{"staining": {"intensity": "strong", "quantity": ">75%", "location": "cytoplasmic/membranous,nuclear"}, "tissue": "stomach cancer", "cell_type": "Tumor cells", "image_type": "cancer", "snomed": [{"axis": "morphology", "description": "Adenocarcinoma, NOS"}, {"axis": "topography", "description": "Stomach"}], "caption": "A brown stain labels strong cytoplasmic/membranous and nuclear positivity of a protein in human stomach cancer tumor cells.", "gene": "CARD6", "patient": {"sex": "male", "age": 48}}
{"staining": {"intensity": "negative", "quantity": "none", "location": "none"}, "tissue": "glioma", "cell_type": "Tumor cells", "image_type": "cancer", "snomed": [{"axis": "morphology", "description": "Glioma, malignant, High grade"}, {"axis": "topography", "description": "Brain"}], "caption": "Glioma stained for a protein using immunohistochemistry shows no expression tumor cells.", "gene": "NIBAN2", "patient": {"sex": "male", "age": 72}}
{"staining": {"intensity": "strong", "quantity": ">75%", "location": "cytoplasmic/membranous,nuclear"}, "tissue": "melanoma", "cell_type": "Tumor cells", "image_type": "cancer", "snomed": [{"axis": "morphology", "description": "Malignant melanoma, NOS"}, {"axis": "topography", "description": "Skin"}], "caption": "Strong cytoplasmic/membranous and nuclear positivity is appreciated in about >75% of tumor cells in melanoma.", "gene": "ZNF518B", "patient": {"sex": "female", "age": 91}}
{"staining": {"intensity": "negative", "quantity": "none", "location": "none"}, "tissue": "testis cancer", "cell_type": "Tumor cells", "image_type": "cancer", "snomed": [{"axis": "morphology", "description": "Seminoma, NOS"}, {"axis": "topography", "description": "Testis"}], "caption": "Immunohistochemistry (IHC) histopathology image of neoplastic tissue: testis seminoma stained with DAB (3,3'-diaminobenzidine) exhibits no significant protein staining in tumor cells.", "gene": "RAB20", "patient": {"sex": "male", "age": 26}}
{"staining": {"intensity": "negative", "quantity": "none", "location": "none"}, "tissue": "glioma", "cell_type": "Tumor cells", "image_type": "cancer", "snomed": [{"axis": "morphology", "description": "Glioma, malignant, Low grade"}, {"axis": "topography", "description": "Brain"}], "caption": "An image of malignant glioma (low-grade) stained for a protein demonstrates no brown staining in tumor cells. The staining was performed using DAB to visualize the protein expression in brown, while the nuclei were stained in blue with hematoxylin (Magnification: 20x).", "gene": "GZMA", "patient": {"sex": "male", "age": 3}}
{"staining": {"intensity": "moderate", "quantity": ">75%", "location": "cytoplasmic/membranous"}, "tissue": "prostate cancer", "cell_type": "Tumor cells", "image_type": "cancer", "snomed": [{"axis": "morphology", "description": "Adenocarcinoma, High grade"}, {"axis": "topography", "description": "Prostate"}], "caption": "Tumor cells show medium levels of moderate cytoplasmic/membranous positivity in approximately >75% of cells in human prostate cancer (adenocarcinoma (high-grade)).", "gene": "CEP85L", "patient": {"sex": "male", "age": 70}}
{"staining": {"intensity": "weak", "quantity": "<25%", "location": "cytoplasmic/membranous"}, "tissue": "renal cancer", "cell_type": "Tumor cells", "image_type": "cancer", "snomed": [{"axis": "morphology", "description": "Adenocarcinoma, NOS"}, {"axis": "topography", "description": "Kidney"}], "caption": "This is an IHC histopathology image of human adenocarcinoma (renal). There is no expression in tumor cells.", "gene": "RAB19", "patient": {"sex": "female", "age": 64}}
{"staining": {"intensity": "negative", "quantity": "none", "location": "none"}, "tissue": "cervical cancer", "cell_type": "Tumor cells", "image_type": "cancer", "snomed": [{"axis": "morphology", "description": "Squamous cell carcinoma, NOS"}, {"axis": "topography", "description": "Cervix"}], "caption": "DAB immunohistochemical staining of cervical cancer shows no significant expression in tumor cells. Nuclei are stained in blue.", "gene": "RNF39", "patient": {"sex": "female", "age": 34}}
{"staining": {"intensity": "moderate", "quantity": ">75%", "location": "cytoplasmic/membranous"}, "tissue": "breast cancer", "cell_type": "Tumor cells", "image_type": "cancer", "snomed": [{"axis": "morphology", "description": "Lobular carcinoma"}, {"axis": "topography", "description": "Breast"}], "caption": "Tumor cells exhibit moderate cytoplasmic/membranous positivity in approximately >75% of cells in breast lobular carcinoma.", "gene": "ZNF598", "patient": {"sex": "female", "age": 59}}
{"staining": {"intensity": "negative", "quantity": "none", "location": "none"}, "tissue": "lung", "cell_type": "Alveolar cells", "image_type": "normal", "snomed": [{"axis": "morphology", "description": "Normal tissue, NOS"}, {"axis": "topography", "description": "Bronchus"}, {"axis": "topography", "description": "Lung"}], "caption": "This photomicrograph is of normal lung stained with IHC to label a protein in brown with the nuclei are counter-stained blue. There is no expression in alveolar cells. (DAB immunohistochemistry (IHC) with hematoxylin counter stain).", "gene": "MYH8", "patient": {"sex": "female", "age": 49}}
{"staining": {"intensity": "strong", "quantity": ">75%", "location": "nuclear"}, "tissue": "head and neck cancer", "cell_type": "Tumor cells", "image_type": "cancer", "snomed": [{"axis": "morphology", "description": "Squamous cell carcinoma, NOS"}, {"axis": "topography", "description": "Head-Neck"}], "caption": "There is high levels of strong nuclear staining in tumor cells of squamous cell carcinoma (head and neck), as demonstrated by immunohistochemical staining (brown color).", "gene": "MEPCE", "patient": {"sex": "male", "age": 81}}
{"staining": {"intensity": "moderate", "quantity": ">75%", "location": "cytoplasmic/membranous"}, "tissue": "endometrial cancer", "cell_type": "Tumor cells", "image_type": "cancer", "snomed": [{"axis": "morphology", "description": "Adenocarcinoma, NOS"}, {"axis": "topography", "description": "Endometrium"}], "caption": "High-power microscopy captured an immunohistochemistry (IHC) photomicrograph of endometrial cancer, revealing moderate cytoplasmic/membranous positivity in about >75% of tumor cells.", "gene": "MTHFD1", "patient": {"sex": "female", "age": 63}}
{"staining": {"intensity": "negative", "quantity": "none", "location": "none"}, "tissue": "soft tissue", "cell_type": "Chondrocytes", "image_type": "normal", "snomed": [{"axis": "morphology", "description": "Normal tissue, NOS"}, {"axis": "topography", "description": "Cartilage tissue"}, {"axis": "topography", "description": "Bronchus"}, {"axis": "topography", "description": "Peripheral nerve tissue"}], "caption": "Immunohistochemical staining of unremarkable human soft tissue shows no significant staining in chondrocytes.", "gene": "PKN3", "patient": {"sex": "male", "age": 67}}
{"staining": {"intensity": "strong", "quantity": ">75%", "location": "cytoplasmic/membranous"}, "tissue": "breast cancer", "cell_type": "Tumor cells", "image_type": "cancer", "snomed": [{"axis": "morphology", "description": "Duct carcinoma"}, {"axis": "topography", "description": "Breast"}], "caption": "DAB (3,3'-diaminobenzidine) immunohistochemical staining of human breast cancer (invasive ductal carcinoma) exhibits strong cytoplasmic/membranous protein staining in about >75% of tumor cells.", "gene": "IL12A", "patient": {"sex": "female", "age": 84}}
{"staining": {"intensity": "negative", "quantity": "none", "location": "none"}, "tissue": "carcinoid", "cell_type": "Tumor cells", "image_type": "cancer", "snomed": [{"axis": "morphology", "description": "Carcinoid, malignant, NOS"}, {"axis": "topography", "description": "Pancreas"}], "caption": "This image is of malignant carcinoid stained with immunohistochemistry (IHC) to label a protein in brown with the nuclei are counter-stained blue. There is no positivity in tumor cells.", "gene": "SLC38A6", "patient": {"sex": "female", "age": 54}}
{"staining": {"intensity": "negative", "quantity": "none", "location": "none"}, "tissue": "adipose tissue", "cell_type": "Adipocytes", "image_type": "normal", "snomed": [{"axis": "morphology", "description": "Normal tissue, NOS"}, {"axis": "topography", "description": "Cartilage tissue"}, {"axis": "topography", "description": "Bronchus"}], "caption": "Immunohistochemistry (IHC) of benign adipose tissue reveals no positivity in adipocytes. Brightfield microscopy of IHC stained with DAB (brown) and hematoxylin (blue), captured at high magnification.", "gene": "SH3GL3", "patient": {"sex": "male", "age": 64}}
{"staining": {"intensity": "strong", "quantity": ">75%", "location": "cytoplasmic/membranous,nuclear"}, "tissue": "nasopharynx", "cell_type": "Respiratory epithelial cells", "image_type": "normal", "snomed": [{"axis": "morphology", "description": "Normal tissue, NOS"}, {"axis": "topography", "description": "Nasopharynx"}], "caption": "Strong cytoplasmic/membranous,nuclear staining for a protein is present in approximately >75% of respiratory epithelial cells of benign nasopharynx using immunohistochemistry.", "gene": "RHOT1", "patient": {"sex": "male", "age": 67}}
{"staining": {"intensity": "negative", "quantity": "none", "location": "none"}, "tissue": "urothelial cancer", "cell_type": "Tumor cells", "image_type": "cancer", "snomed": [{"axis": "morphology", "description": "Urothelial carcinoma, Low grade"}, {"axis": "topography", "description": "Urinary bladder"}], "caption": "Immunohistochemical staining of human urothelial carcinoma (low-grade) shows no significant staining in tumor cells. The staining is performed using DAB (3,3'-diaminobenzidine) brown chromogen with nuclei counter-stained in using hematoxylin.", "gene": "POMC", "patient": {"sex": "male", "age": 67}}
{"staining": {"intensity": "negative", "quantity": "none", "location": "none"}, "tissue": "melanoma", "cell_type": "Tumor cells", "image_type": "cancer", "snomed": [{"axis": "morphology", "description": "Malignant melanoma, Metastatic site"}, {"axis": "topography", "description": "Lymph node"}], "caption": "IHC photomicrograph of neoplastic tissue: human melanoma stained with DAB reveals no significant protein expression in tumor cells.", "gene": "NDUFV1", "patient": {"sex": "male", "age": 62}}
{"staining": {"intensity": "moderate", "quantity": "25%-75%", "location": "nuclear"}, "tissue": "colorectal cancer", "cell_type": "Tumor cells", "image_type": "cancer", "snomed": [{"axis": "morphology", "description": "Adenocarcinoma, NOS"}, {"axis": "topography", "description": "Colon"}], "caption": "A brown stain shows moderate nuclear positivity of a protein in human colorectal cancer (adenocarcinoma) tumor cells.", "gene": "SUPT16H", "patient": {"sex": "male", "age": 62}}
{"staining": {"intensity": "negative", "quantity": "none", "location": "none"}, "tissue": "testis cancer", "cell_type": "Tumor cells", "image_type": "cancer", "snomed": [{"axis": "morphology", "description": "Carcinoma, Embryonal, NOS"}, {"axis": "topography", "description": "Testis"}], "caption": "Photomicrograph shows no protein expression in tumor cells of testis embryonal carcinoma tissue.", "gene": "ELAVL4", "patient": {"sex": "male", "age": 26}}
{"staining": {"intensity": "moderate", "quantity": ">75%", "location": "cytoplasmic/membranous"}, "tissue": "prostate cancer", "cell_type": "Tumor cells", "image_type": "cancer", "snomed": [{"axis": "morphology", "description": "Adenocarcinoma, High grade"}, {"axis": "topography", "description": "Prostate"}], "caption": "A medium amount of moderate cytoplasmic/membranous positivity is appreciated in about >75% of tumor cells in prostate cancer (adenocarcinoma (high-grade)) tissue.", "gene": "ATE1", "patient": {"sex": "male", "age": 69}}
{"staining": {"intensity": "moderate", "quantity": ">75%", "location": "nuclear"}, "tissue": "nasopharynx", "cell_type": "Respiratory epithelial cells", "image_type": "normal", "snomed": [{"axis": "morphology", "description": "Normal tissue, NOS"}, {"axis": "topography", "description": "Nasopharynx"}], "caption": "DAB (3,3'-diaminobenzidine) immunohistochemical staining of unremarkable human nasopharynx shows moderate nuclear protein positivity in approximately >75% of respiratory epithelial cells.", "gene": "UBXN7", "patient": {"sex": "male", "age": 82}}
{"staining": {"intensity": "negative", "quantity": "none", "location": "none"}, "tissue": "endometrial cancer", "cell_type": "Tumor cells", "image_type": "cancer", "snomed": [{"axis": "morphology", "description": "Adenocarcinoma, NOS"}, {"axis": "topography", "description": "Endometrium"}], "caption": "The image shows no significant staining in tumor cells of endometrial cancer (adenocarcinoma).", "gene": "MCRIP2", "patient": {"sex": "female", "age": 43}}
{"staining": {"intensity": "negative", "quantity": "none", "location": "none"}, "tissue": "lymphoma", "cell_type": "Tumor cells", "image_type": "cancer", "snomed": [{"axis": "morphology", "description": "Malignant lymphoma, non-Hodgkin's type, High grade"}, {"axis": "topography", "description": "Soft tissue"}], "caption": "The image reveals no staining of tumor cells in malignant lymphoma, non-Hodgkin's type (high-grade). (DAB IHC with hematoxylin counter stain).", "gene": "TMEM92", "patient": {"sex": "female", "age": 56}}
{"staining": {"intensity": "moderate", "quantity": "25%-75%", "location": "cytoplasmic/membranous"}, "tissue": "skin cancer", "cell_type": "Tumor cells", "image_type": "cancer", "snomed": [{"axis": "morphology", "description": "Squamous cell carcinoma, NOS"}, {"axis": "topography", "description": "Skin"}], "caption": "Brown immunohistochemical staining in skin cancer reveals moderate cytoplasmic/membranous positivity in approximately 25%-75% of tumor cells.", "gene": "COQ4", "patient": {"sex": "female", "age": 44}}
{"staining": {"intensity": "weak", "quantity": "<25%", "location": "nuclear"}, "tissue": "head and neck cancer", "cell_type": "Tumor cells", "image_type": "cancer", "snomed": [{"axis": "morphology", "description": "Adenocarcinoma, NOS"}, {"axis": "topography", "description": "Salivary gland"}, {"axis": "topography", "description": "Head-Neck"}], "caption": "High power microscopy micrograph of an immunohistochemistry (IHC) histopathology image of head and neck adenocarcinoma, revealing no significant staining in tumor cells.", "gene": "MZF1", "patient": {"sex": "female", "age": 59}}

::::::

| Work instructions |
For the word "epithelial", say how many lines of the listing contain it; give the number alone.

| Result of the exercise |
2